◆ PASSAGE TO READ ◆

------------------------------

Author(s): Scharf MB(1).

Affiliation(s): Author information: (1)Sleep Disorders Center, Mercy Hospital, Cincinnati, Ohio 45246.

Publication date & source: 1993, J Clin Psychiatry. , 54(1):33-8

BACKGROUND: Rebound insomnia, a worsening of sleep difficulty beyond baseline levels, can complicate the physician's attempt to use regularly scheduled drug holidays in the management of insomniac patients. Quazepam, a benzodiazepine with a long half-life, has been shown to exhibit carryover effectiveness for the first night or two following withdrawal. This finding suggests a potential utility for an alternate-night drug regimen in which the withdrawal features of the compound serve as a potential benefit. METHOD: A randomized, double-blind, three-compartment, parallel-group design of 5 weeks' duration, comparing quazepam 15 mg, triazolam 0.5 mg, and placebo, was conducted in 65 insomniac subjects. This study was a nonpolysomnographic study utilizing sleep questionnaires. RESULTS: No differences were noted between quazepam and triazolam on treatment nights. Evidence of carryover effectiveness with quazepam and rebound effects with triazolam were noted on off-treatment nights. CONCLUSION: The efficiency of alternate-night therapy with quazepam should be rigorously evaluated using polysomnographic determinations.

------------------------------

◆ REQUIREMENT ◆
Render this sentence from the abstract on quazepam in French: "No differences were noted between quazepam and triazolam on treatment nights." The listing that comes next is not required for any of the work.

Joint position lists

------------------------------

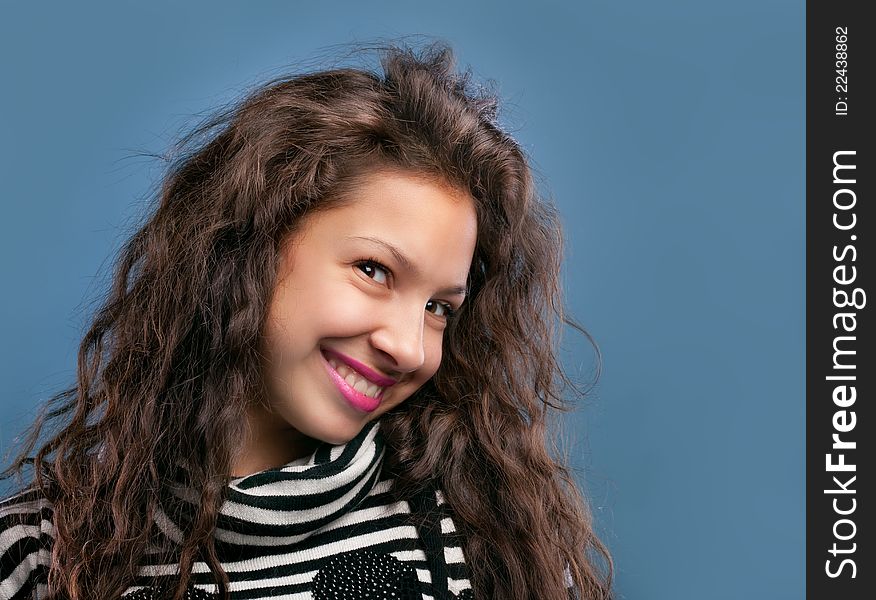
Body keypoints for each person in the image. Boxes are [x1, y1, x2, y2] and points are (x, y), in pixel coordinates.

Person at [0, 43, 613, 600]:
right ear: (249, 249)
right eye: (374, 270)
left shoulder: (489, 545)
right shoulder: (40, 554)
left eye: (438, 309)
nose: (408, 347)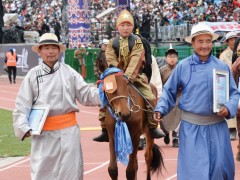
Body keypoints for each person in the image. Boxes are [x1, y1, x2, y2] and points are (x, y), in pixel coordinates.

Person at [154, 23, 239, 179]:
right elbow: (169, 91)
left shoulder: (221, 66)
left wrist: (228, 107)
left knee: (220, 170)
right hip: (191, 129)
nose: (204, 45)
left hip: (217, 128)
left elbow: (234, 93)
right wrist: (160, 108)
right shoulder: (183, 67)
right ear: (192, 43)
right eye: (200, 41)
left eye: (208, 41)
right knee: (194, 173)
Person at [13, 33, 101, 180]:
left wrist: (104, 94)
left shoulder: (69, 72)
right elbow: (22, 105)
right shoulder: (32, 76)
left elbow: (86, 94)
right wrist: (23, 126)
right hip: (43, 134)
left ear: (59, 50)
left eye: (53, 48)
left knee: (71, 173)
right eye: (46, 48)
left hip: (68, 133)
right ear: (40, 51)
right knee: (43, 173)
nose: (50, 51)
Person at [93, 10, 165, 142]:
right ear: (117, 27)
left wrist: (127, 77)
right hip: (116, 75)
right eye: (122, 25)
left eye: (128, 25)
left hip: (136, 76)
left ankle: (152, 126)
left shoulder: (137, 42)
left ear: (133, 27)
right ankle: (104, 127)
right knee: (104, 94)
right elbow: (110, 59)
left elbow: (136, 60)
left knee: (149, 95)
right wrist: (118, 74)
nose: (125, 28)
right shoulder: (111, 43)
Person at [159, 45, 181, 148]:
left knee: (179, 116)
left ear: (177, 58)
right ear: (166, 58)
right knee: (164, 116)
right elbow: (158, 84)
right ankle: (166, 132)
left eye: (174, 56)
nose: (172, 59)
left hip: (178, 96)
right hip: (166, 97)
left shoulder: (181, 69)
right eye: (170, 56)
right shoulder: (162, 70)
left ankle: (176, 136)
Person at [219, 31, 238, 140]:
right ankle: (231, 129)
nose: (234, 41)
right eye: (231, 39)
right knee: (230, 103)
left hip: (238, 81)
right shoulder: (223, 55)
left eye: (235, 39)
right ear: (227, 42)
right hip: (229, 82)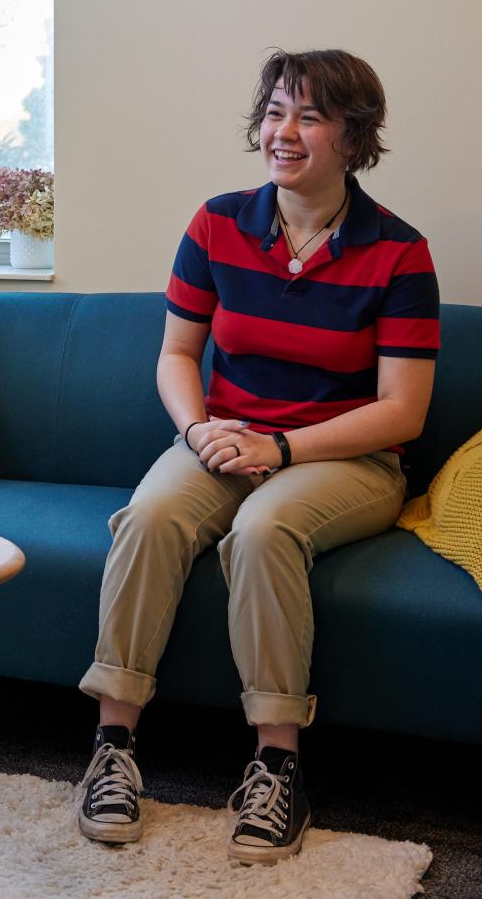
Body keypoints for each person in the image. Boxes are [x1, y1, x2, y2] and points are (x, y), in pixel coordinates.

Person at [75, 49, 438, 862]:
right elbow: (176, 356)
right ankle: (112, 750)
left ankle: (278, 768)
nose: (283, 131)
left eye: (309, 116)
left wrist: (280, 447)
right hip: (226, 437)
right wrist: (201, 429)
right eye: (275, 112)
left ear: (353, 136)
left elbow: (401, 411)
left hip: (346, 459)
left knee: (263, 533)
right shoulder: (216, 222)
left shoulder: (400, 253)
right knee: (148, 517)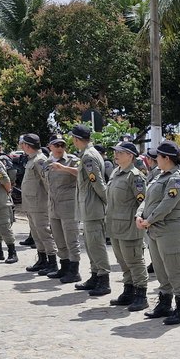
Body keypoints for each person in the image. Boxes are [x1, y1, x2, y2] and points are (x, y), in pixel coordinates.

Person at [135, 141, 180, 323]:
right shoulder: (159, 176)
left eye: (157, 156)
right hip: (154, 229)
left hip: (171, 229)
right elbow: (147, 199)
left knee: (176, 269)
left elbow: (167, 204)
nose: (154, 159)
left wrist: (148, 220)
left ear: (166, 158)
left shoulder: (178, 178)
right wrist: (139, 215)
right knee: (160, 269)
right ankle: (165, 303)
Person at [101, 141, 149, 308]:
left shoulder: (135, 176)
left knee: (135, 261)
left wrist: (140, 220)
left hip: (129, 227)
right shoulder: (116, 172)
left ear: (130, 155)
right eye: (115, 152)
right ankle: (128, 291)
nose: (116, 155)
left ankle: (141, 294)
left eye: (120, 152)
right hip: (114, 226)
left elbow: (144, 202)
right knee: (123, 261)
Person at [71, 125, 112, 295]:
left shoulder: (88, 156)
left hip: (93, 207)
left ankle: (103, 278)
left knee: (96, 244)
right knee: (90, 243)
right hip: (89, 206)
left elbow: (98, 183)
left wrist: (108, 203)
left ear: (76, 139)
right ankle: (95, 275)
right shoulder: (90, 153)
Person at [43, 138, 83, 284]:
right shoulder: (47, 163)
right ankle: (64, 267)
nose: (60, 148)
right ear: (50, 147)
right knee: (59, 239)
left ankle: (74, 271)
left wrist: (64, 168)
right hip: (53, 205)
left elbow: (82, 173)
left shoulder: (72, 160)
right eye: (56, 145)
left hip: (68, 206)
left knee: (71, 239)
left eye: (63, 145)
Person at [19, 134, 57, 274]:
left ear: (28, 146)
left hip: (39, 204)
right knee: (36, 234)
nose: (22, 146)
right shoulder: (32, 160)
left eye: (23, 144)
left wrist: (51, 201)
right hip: (31, 204)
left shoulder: (40, 160)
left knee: (44, 233)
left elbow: (47, 182)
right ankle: (42, 259)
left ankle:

------------------------------

◆ OUTPUT OF THE EXERCISE ◆
Aucune différence n'a été observée entre le quazépam et le triazolam les nuits de traitement.